# TASK STATEMENT
Copy the entries word for word. Keep the pictures out.
======== DATA TO PROCESS ========
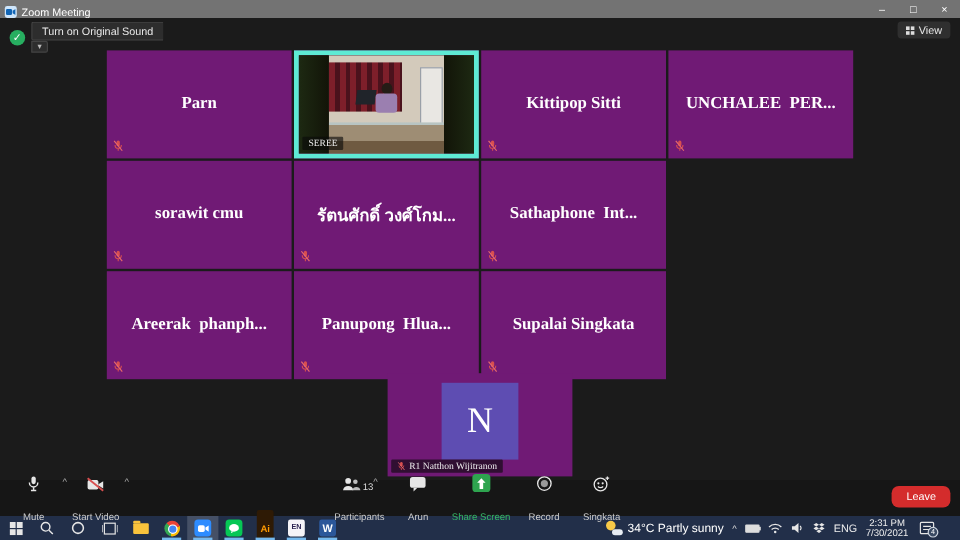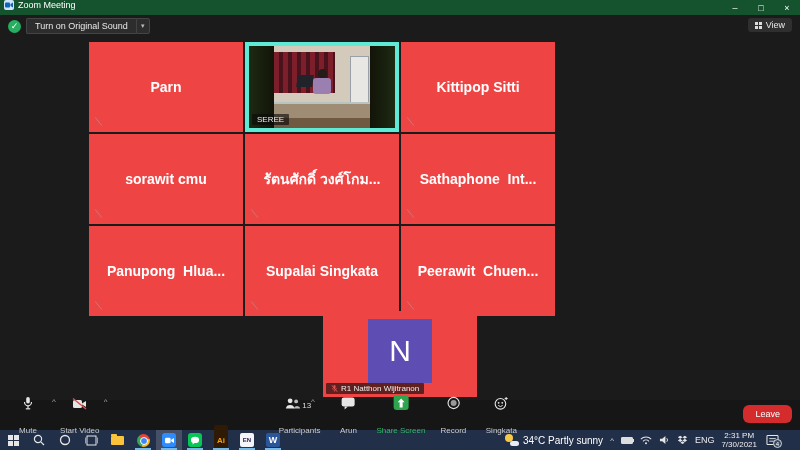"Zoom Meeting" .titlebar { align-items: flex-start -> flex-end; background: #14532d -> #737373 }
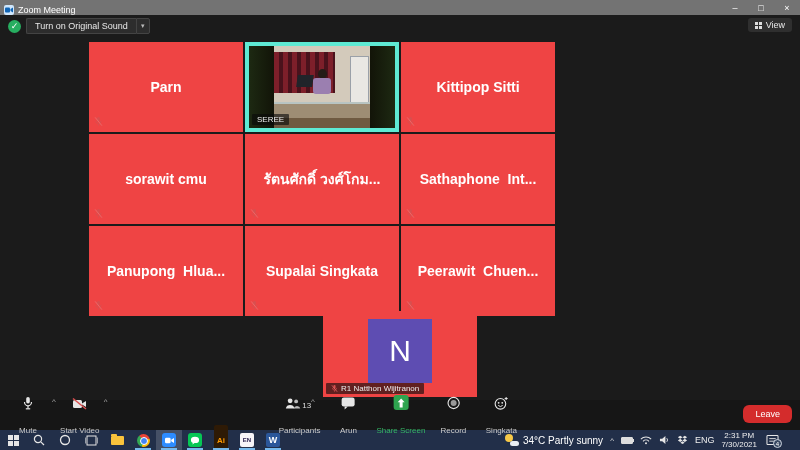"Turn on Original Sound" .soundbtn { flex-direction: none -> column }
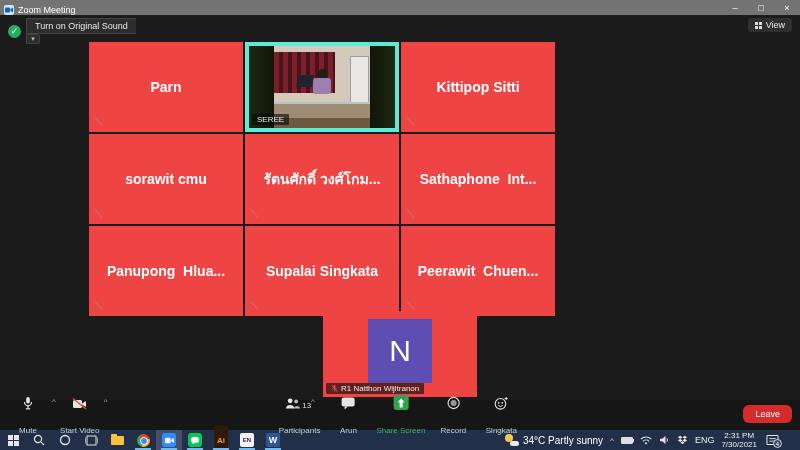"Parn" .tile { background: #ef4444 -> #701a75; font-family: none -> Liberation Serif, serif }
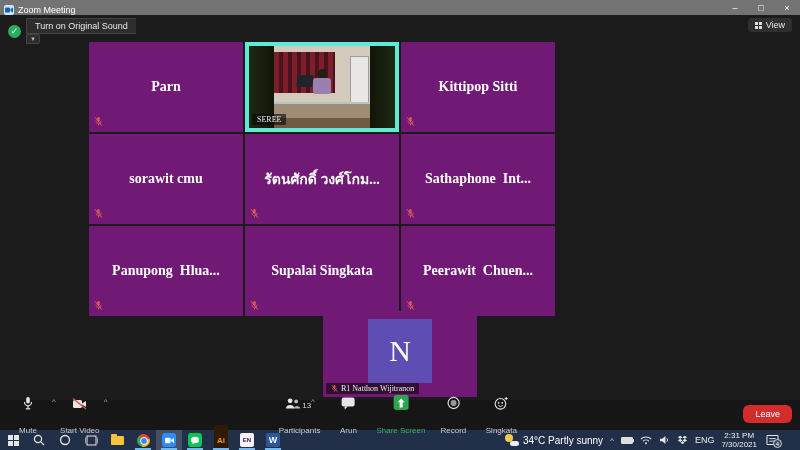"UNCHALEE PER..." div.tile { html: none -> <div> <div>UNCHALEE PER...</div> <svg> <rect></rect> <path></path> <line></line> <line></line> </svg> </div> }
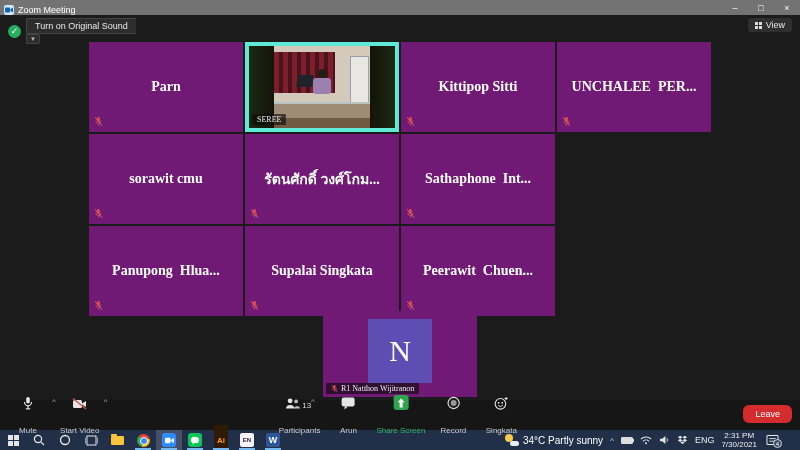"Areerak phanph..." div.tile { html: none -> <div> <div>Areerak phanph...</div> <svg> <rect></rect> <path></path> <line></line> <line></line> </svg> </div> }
========
# YOUR SOLUTION
"Zoom Meeting" .titlebar { align-items: flex-start -> flex-end; background: #14532d -> #737373 }
"Turn on Original Sound" .soundbtn { flex-direction: none -> column }
"Parn" .tile { background: #ef4444 -> #701a75; font-family: none -> Liberation Serif, serif }
"UNCHALEE PER..." div.tile { html: none -> <div> <div>UNCHALEE PER...</div> <svg> <rect></rect> <path></path> <line></line> <line></line> </svg> </div> }
"Areerak phanph..." div.tile { html: none -> <div> <div>Areerak phanph...</div> <svg> <rect></rect> <path></path> <line></line> <line></line> </svg> </div> }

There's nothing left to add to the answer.